The 10 Best Water Coolers
Flaunt What You've Got
This ought to make you about as thirsty as it will make you sad: according to the UN, about 85% of the world's population lives in the driest half of the planet, and about 783 million people in the world don't have access to clean water. That is more than two United States combined.
Water is as vital a resource as there is, and the simple act of drinking more water can reduce incidences of diabetes, obesity, and other medical ailments. This is especially important in children and at the work place.
That's why these water coolers are such smart investments. They take the apparent convenience and refreshment of a cold soda and give it to you in a clean, crisp cup of water. There's no chlorine taste, no calcium deposits, and no waiting around for water to heat up if you want to make some tea. This makes for happier, more productive children and employees. Hopefully not child employees.
All of these coolers work on the same basic principals, as well. You have water shipped to you, or you refill your five and six gallon jugs where available. When I was growing up my town had a natural well that was free for residents to access, and we filled up there once a week.
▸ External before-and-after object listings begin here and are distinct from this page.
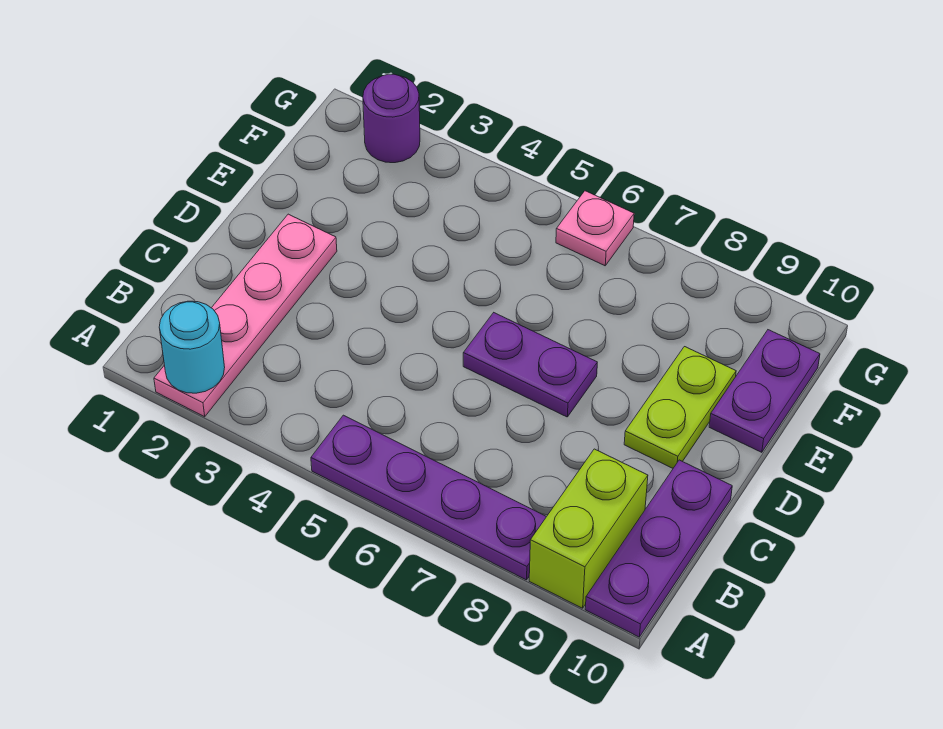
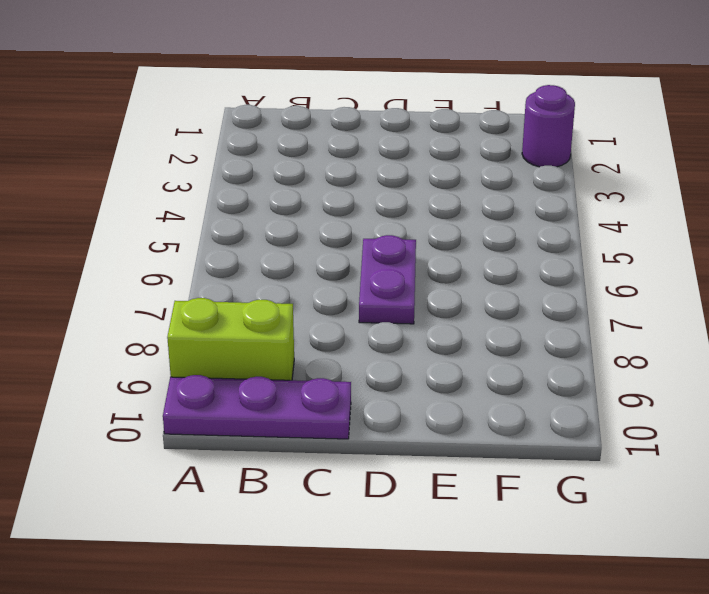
none -> pink 1x4 plate [154,214,337,417]
none -> purple 1x4 plate [311,415,546,580]

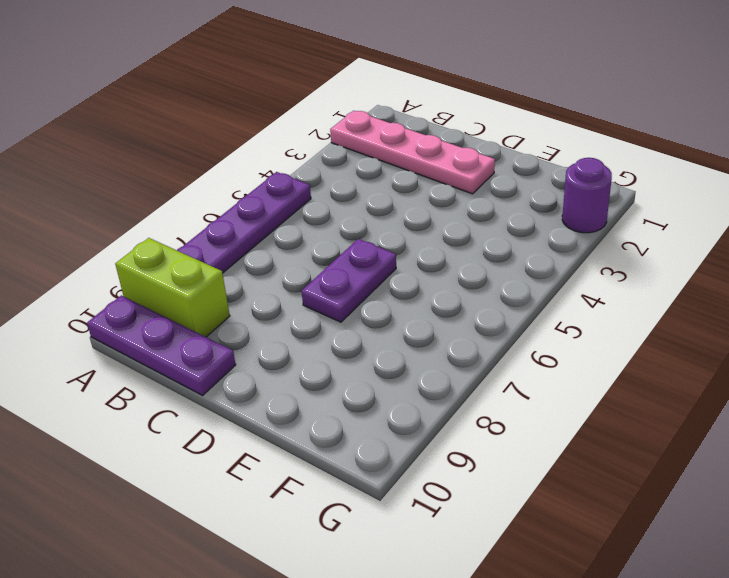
none -> lime 1x2 plate [624,347,736,468]
none -> purple 1x2 plate [709,330,820,452]

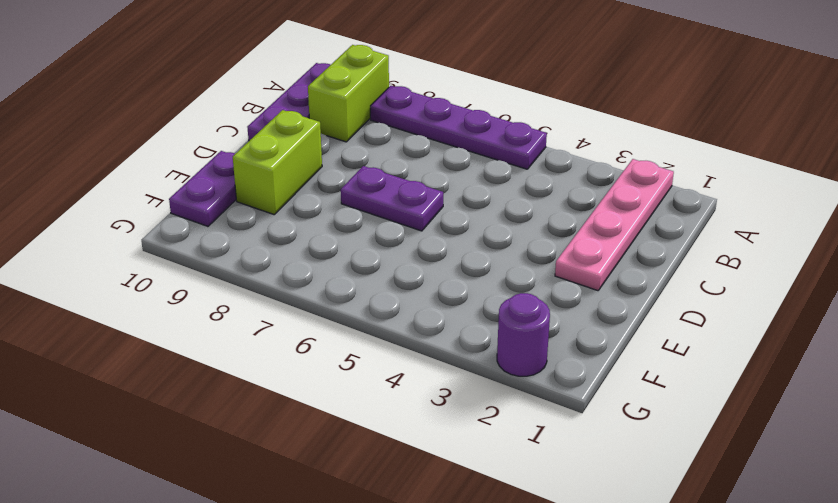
lime 1x2 brick [233,110,322,214] -> lime 1x2 plate [624,347,736,468]
none -> pink 1x1 plate [556,191,634,266]
none -> cyan 1x1 round brick [159,301,225,393]

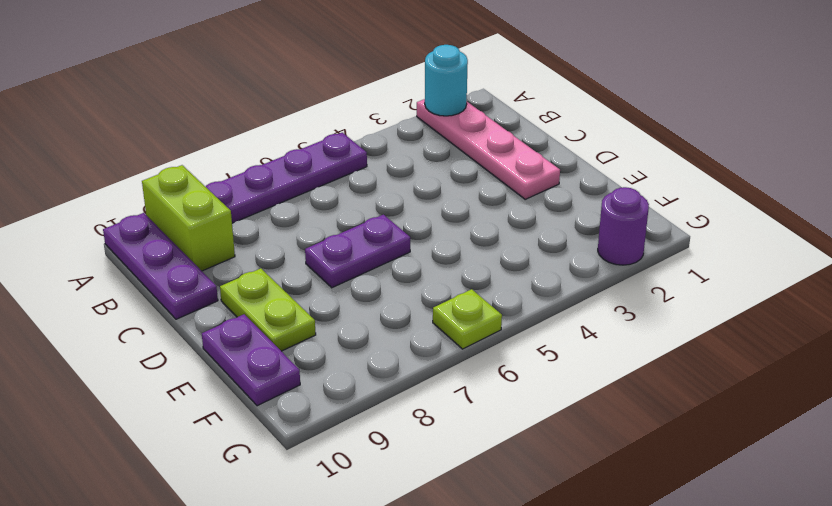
lime 1x1 plate [433,289,502,349] -> pink 1x1 plate [556,191,634,266]

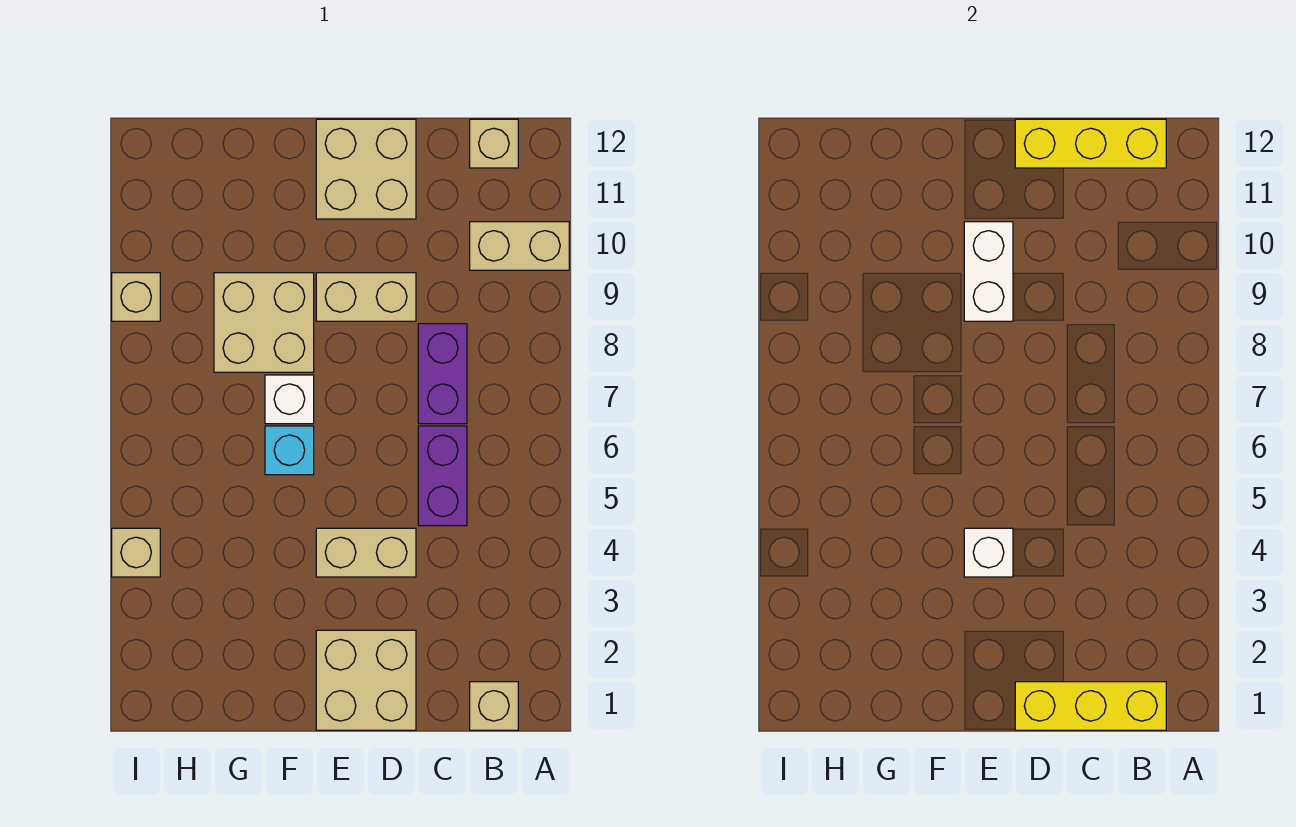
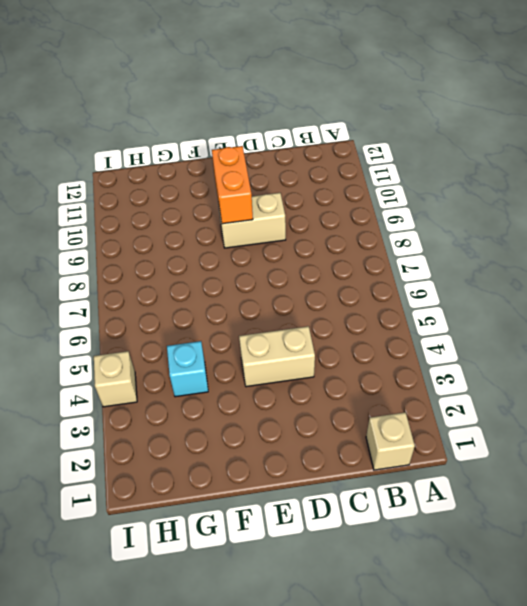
orange 1x2 brick [212,146,253,224] -> white 1x2 brick [964,222,1013,321]
cyan 1x1 brick [167,341,208,397] -> cyan 1x1 brick moved to [265,426,314,475]
none -> tan 1x2 brick [470,222,569,270]
none -> tan 1x1 brick [470,119,518,168]
none -> purple 1x2 brick [418,426,467,526]

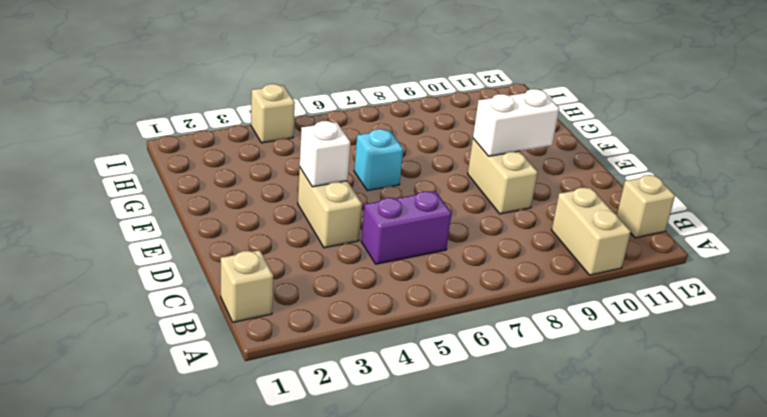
none -> purple 1x2 brick [418,324,467,424]
none -> tan 2x2 brick [316,630,416,730]
none -> tan 2x2 brick [316,119,416,219]

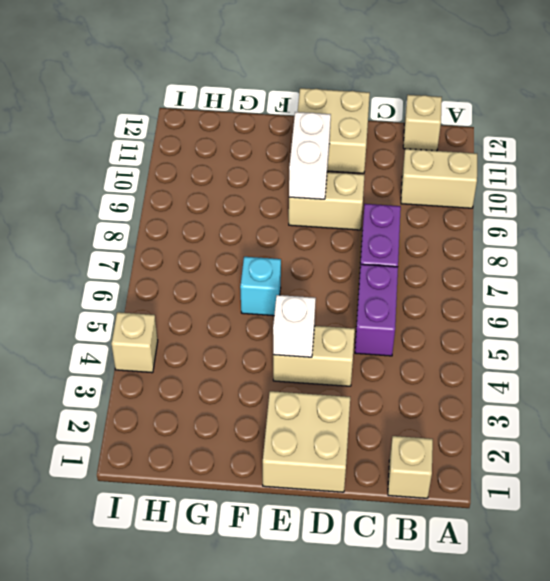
none -> white 1x1 brick [265,375,314,424]
none -> tan 2x2 brick [214,273,314,372]
none -> tan 1x1 brick [112,273,160,321]

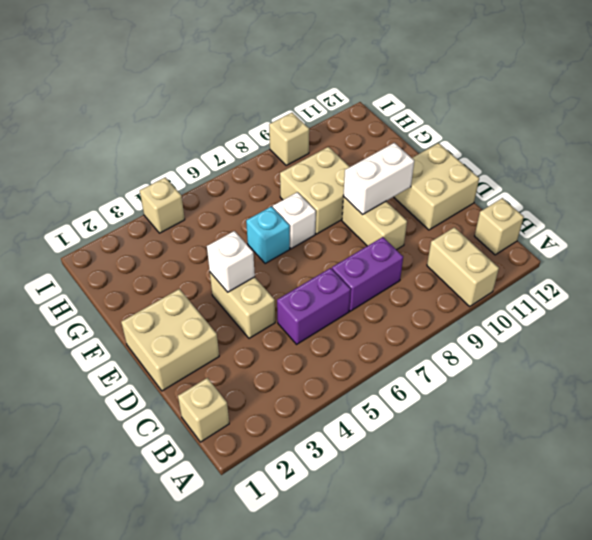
none -> yellow 1x3 brick [1015,682,1166,730]
none -> yellow 1x3 brick [1015,119,1166,168]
Some of these coolers have you place the large jug upside down on top of the unit, allowing gravity to pull the water into two separate wells, one that cools the water and the other that heats it with a combination of electric power and temperature sharing. Essentially, the warmth that's drawn out of the room temperature water in the cooling process is incorporated into the maintenance of the hot water in its neighboring well.
Other models are bottom-loaded, which eliminates the dangerous and sometimes messy act of balancing a hefty water jug atop a three and a half foot cooler. These units have simple hoses that draw the water up from the jug and into the wells described above.
Simply pull the lever for hot or cold and voila! Fresh, clean water; the envy of the world.
Perfecting The Water Experience
The very simple, top-loading water cooler with a light blue and bright red tab for each of the two water temperatures is the standard image of these machines. Ask a child to draw a water cooler, and this is what you get. That may not be the case for long.
Bottom-loading coolers are getting more and more popular, as are more futuristic designs intended to fit in with modern appliances.
There are interesting competitive features for you to examine, like larger filling areas for coffee pots if you're putting the cooler in your office, filters to purify your water further, or automated cleaning functions. These are all well and good, but you have to ask yourself where you intend to put the cooler before you can grapple with the task of selection.
As noted, larger wells make for great office coolers, but take note of the service speed. After all, the water cooler is a common place for gossip to be shared and work to fall by the wayside. You should view any excuse for your employees to milk their time at the cooler as an unwelcome one.
In your home, you have to take the decor into account. If you're sporting the latest stainless steel everything in your kitchen, that bright white cooler with its frumpy blue jug is going to stick out like a sore thumb with a gambling problem in Vegas. You definitely want to look into a more aesthetically pleasing cooler, ideally one that can clean itself as much as possible, to reduce your work load in the home and to look good while doing it.
Gather Around The Watering Hole
The watering hole is a magical place. Animals of such disparate species gather there with greatly reduced levels of animosity toward one another, as though they have a deeper understanding as to the benefits and the necessity of the drink. Drop one human into the mix, though, and they scatter. We're repulsive like that, so we needed to create our own system.
While a glass jug with a block of ice in it has been used as a method for attaining cool water since humans began putting ice and water together, it wasn't until 1906 that a codified water cooler was created.
The inventors, Hasley Willard Taylor and Luther Haws, developed the unit to provide water that was sufficiently isolated to reduce the risk of spreading Typhoid fever, the very disease that claimed young Haws' father. Later, health concerns and basic demand for refreshment led the inventors to create a cooling system for their fountain that could kill additional microorganisms.
At a certain point in the history of the American workplace, the water cooler became a symbol for a brief pause in the day in which two workers could catch up with one another, refresh their minds as well as their bodies, and–in more recent days–trade perspectives on the latest medieval television drama.